* _Task requirements_
- 1) Answer these questions from the text on custom context objects.
(a) According to the text, what happens to the code when TypeScript does not know that ctx.config is available?
(b) Which two plugins does the text name as requiring a custom context type?
(c) Why does the text recommend customizing the context object via middleware instead of subclassing?
- 2) Translate this sentence from the text on custom context objects into Spanish: "When constructing your bot, you can pass a custom context constructor that will be used to instantiate the context objects."
- 3) Retype the part of the text on custom context objects that opens with the words containing "However, you will" and closes with "properties you initialize.".

* _Extracted text_
After that, you can use ctx.config in the remaining handlers.

bot.command("start", async (ctx) => {
  // Work with modified context here!
  if (ctx.config.isDeveloper) await ctx.reply("Hi mom!! <3");
  else await ctx.reply("Welcome, human!");
});

However, you will notice that TypeScript does not know that ctx.config is available, even though we are assigning the property correctly. So while the code will work at runtime, it does not compile. To fix this, we need to adjust the type of the context and add the property.

interface BotConfig {
  botDeveloper: number;
  isDeveloper: boolean;
}

type MyContext = Context & {
  config: BotConfig;
};

The new type MyContext now accurately describes the context objects our bot is actually handling.

You will need to make sure that you keep the types in sync with the properties you initialize.

We can use the new type by passing it to the Bot constructor.

const bot = new Bot<MyContext>("");

In summary, the setup will look like this:

const BOT_DEVELOPER = 123456; // bot developer chat identifier

// Define custom context type.
interface BotConfig {
  botDeveloper: number;
  isDeveloper: boolean;
}
type MyContext = Context & {
  config: BotConfig;
};

const bot = new Bot<MyContext>("");

// Set custom properties on context objects.
bot.use(async (ctx, next) => {
  ctx.config = {
    botDeveloper: BOT_DEVELOPER,
    isDeveloper: ctx.from?.id === BOT_DEVELOPER,
  };
  await next();
});

// Define handlers for custom context objects.
bot.command("start", async (ctx) => {
  if (ctx.config.isDeveloper) await ctx.reply("Hi mom!");
  else await ctx.reply("Welcome");
});

const BOT_DEVELOPER = 123456; // bot developer chat identifier

const bot = new Bot("");

// Set custom properties on context objects.
bot.use(async (ctx, next) => {
  ctx.config = {
    botDeveloper: BOT_DEVELOPER,
    isDeveloper: ctx.from?.id === BOT_DEVELOPER,
  };
  await next();
});

// Define handlers for custom context objects.
bot.command("start", async (ctx) => {
  if (ctx.config.isDeveloper) await ctx.reply("Hi mom!");
  else await ctx.reply("Welcome");
});

Naturally, the custom context type can also be passed to other things which handle middleware, such as composers.

const composer = new Composer<MyContext>();

Some plugins will also require you to pass a custom context type, such as the router or the menu plugin. Check out their docs to see how they can use a custom context type. These types are called context flavors, as described down here.

Via Inheritance

In addition to setting custom properties on the context object, you can subclass the Context class.

class MyContext extends Context {
  // etc
}

However, we recommend that you customize the context object via middleware because it is much more flexible and works much better if you want to install plugins.

We will now see how to use custom classes for context objects.

When constructing your bot, you can pass a custom context constructor that will be used to instantiate the context objects. Note that your class must extend Context.

import { Bot, Context } from "grammy";
import type { Update, UserFromGetMe } from "@grammyjs/types";

// Define a custom context class.
class MyContext extends Context {
  // Set some custom properties.
  public readonly customProp: number;

  constructor(update: Update, api: Api, me: UserFromGetMe) {
    super(update, api, me);
    this.customProp = me.username.length * 42;
  }
}

// Pass the constructor of the custom context class as an option.

* _Available data_
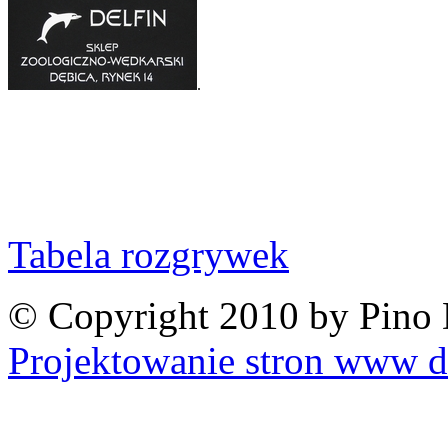
.
Tabela rozgrywek
© Copyright 2010 by Pino 
Projektowanie stron www d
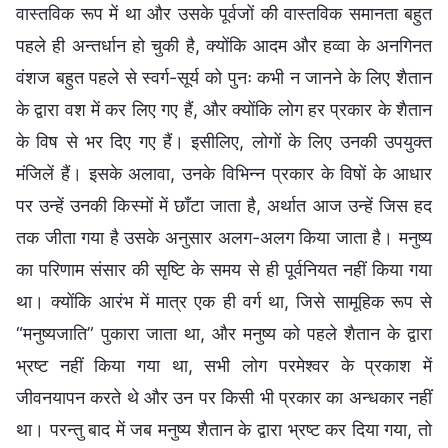
वास्तविक रूप में था और उसके पूर्वजों की वास्तविक समानता बहुत
पहले ही अन्तर्धान हो चुकी है, क्योंकि आदम और हव्वा के अनगिनत
वंशज बहुत पहले से स्वर्ग-सूर्य को पुनः कभी न जानने के लिए शैतान
के द्वारा वश में कर लिए गए हैं, और क्योंकि लोग हर प्रकार के शैतान
के विष से भर दिए गए हैं। इसीलिए, लोगों के लिए उनकी उपयुक्त
मंजिलें हैं। इसके अलावा, उनके विभिन्न प्रकार के विषों के आधार
पर उन्हें उनकी किस्मों में छाँटा जाता है, अर्थात आज उन्हें जिस हद
तक जीता गया है उसके अनुसार अलग-अलग किया जाता है। मनुष्य
का परिणाम संसार की सृष्टि के समय से ही पूर्वनियत नहीं किया गया
था। क्योंकि आरंभ में मात्र एक ही वर्ग था, जिसे सामूहिक रूप से
“मनुष्यजाति” पुकारा जाता था, और मनुष्य को पहले शैतान के द्वारा
भ्रष्ट नहीं किया गया था, सभी लोग परमेश्वर के प्रकाश में
जीवनयापन करते थे और उन पर किसी भी प्रकार का अन्धकार नहीं
था। परन्तु बाद में जब मनुष्य शैतान के द्वारा भ्रष्ट कर दिया गया, तो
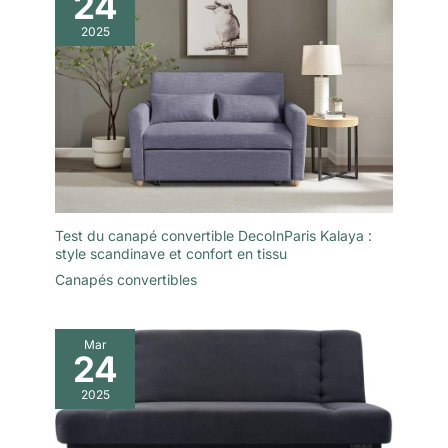
24
d'une utilisation quotidienne.
préférée à portée de main
lorsque vous vous détendez.
2025
Test du canapé convertible DecoInParis Kalaya :
style scandinave et confort en tissu
Canapés convertibles
Mar
24
2025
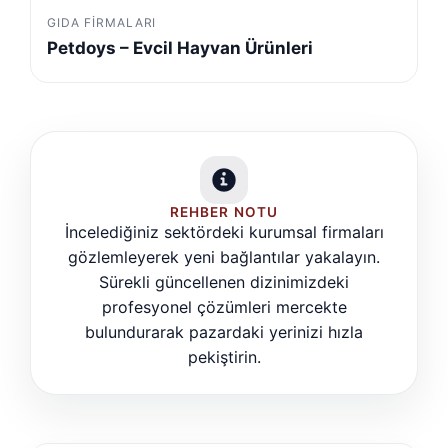
GIDA FIRMALARI
Petdoys – Evcil Hayvan Ürünleri
REHBER NOTU
İncelediğiniz sektördeki kurumsal firmaları
gözlemleyerek yeni bağlantılar yakalayın.
Sürekli güncellenen dizinimizdeki
profesyonel çözümleri mercekte
bulundurarak pazardaki yerinizi hızla
pekiştirin.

* _Answers for this exercise_
- 1)
(a) The code will work at runtime, but it does not compile.
(b) The router and the menu plugin.
(c) Customizing via middleware is much more flexible and works much better if you want to install plugins.

- 2) Al construir tu bot, puedes pasar un constructor de contexto personalizado que se usará para instanciar los objetos de contexto.

- 3)
However, you will notice that TypeScript does not know that ctx.config is available, even though we are assigning the property correctly. So while the code will work at runtime, it does not compile. To fix this, we need to adjust the type of the context and add the property.

interface BotConfig {
  botDeveloper: number;
  isDeveloper: boolean;
}

type MyContext = Context & {
  config: BotConfig;
};

The new type MyContext now accurately describes the context objects our bot is actually handling.

You will need to make sure that you keep the types in sync with the properties you initialize.